**Exercise**
Would you copy all lines in the data that contain the word "Browns"?

+-------+

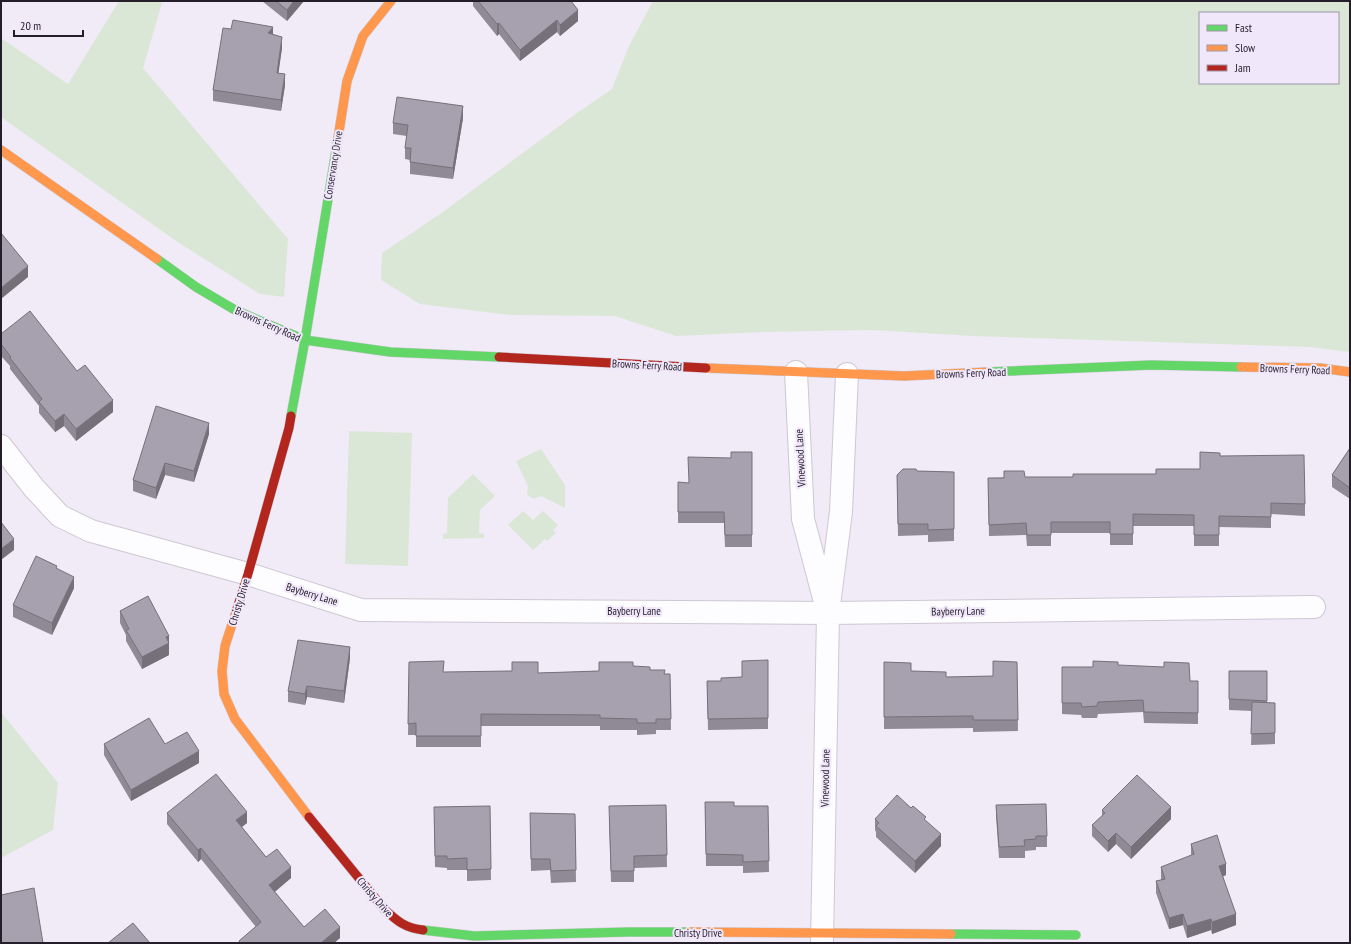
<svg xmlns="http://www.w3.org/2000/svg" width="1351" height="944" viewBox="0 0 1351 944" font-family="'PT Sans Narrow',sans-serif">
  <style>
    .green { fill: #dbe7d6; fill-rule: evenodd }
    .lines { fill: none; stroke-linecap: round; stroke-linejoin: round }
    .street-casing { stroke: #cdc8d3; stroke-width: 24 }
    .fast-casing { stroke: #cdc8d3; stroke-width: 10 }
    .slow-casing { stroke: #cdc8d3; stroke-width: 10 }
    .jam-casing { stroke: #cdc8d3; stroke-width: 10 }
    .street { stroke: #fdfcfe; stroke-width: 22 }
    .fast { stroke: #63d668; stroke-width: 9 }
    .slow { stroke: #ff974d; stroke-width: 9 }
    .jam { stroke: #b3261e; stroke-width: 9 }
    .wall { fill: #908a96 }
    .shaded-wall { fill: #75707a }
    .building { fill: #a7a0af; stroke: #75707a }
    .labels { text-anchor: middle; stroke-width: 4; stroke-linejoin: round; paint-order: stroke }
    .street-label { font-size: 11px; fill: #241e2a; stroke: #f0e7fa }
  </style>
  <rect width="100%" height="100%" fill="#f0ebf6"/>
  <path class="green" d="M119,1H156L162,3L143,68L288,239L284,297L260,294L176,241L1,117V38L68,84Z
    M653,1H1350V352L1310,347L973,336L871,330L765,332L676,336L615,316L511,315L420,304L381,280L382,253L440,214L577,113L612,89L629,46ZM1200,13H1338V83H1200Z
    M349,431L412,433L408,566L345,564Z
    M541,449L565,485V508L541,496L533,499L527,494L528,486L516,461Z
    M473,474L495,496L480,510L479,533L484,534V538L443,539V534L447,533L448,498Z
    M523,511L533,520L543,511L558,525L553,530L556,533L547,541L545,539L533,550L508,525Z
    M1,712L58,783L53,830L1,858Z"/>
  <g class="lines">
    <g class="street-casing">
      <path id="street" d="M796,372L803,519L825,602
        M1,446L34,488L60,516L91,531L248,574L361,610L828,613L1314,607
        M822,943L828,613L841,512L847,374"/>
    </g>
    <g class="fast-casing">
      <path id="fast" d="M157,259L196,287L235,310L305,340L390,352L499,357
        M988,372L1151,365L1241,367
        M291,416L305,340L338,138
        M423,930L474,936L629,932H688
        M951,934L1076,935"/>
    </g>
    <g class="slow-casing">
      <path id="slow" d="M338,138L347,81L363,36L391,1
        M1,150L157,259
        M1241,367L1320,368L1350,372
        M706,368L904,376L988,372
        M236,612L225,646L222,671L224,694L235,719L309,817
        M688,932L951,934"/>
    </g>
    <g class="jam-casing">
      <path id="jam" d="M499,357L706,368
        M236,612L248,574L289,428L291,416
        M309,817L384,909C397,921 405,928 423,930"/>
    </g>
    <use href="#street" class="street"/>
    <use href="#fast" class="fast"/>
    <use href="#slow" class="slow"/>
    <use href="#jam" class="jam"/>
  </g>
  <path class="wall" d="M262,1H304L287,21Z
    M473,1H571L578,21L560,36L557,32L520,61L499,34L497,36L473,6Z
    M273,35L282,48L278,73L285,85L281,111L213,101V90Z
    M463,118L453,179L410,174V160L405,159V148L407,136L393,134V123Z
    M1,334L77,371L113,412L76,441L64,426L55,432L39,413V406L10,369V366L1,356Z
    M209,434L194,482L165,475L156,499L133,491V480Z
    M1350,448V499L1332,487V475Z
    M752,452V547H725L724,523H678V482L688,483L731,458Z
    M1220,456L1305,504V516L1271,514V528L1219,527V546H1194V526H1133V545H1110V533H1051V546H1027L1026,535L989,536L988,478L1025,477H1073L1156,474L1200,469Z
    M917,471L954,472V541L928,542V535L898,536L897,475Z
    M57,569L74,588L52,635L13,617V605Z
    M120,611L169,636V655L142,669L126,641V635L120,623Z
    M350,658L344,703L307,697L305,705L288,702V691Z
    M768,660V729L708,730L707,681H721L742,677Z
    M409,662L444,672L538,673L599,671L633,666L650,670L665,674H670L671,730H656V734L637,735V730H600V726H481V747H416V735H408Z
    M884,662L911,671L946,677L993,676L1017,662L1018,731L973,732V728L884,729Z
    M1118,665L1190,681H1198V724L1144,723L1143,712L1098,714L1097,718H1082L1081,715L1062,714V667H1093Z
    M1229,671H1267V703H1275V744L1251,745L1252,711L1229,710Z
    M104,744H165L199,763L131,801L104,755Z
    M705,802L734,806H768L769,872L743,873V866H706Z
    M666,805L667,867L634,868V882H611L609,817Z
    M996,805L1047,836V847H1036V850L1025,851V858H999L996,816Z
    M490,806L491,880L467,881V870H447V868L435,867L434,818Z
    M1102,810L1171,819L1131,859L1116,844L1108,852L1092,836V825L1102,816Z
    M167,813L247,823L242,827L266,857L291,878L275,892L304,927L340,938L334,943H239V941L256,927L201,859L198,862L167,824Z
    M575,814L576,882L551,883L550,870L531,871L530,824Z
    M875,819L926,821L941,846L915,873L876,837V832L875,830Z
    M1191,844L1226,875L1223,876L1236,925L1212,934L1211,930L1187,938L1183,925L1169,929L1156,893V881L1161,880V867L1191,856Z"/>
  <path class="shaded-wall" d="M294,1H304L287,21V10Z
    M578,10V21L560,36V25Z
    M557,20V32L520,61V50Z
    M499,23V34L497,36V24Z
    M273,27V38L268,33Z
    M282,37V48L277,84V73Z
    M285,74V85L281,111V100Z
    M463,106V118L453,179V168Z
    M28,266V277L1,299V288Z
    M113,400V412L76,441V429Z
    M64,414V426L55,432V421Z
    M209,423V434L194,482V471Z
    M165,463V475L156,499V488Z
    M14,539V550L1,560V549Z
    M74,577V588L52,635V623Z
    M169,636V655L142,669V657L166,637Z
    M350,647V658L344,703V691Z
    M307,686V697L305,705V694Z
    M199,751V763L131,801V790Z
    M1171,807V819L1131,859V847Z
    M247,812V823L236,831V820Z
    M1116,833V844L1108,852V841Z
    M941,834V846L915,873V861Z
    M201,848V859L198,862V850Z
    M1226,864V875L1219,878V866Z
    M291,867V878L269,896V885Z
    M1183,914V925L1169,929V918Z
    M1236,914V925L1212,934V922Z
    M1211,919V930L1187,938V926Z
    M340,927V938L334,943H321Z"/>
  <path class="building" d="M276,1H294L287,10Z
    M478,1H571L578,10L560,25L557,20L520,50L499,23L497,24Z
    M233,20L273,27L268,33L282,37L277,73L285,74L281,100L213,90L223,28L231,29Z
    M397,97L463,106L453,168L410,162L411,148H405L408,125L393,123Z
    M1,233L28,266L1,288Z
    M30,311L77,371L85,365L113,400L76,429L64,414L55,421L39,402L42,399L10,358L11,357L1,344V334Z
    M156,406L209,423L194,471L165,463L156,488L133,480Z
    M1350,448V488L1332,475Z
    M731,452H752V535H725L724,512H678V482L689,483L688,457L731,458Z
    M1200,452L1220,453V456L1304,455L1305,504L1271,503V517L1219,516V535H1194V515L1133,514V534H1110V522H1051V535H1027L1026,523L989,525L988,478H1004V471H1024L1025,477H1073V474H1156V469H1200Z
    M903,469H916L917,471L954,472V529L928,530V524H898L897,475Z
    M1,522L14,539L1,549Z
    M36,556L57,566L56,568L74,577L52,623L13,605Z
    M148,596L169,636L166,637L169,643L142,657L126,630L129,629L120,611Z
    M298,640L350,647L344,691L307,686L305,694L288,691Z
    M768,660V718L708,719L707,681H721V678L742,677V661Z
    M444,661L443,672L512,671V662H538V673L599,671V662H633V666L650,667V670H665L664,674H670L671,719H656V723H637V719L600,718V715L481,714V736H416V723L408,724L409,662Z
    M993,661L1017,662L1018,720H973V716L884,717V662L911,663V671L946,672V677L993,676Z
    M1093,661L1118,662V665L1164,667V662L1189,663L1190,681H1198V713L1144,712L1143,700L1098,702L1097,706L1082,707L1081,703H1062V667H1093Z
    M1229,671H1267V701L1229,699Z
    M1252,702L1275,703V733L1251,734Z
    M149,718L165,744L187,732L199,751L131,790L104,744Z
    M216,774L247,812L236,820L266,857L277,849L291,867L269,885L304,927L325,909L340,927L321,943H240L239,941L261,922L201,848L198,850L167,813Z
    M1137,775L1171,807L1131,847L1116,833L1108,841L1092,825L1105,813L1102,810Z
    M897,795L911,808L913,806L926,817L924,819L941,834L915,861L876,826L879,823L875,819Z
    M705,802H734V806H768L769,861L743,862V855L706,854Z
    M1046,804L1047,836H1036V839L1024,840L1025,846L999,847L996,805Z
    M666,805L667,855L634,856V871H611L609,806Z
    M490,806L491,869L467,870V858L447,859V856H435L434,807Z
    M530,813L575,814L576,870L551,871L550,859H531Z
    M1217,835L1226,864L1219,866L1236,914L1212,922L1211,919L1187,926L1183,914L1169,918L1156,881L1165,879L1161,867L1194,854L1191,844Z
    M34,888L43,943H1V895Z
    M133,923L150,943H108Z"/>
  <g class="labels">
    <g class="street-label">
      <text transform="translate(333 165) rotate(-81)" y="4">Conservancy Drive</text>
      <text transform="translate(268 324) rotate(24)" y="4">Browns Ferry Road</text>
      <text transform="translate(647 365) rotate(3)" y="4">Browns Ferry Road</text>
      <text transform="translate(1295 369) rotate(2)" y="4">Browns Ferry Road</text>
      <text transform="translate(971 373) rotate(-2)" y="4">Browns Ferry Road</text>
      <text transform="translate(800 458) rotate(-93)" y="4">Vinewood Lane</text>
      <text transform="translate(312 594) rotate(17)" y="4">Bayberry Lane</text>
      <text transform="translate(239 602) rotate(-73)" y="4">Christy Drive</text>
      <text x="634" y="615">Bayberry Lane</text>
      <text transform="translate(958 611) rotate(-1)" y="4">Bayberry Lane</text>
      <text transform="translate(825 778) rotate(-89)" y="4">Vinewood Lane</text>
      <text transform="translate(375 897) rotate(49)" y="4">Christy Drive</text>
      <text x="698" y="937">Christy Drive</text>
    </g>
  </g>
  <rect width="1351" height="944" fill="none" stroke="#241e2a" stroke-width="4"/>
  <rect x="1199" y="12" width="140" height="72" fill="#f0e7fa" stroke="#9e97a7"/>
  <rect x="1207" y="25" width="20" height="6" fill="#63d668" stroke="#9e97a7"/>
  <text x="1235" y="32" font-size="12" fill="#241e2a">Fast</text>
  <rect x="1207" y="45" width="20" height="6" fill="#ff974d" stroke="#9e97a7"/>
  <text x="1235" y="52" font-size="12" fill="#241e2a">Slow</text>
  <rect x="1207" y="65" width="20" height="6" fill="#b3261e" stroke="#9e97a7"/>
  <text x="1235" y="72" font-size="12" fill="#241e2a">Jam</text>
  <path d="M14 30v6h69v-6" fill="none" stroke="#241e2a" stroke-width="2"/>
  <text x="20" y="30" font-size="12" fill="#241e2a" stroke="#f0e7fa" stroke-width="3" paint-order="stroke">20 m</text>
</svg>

+-------+

**Solution for this problem**
      <text transform="translate(268 324) rotate(24)" y="4">Browns Ferry Road</text>
      <text transform="translate(647 365) rotate(3)" y="4">Browns Ferry Road</text>
      <text transform="translate(1295 369) rotate(2)" y="4">Browns Ferry Road</text>
      <text transform="translate(971 373) rotate(-2)" y="4">Browns Ferry Road</text>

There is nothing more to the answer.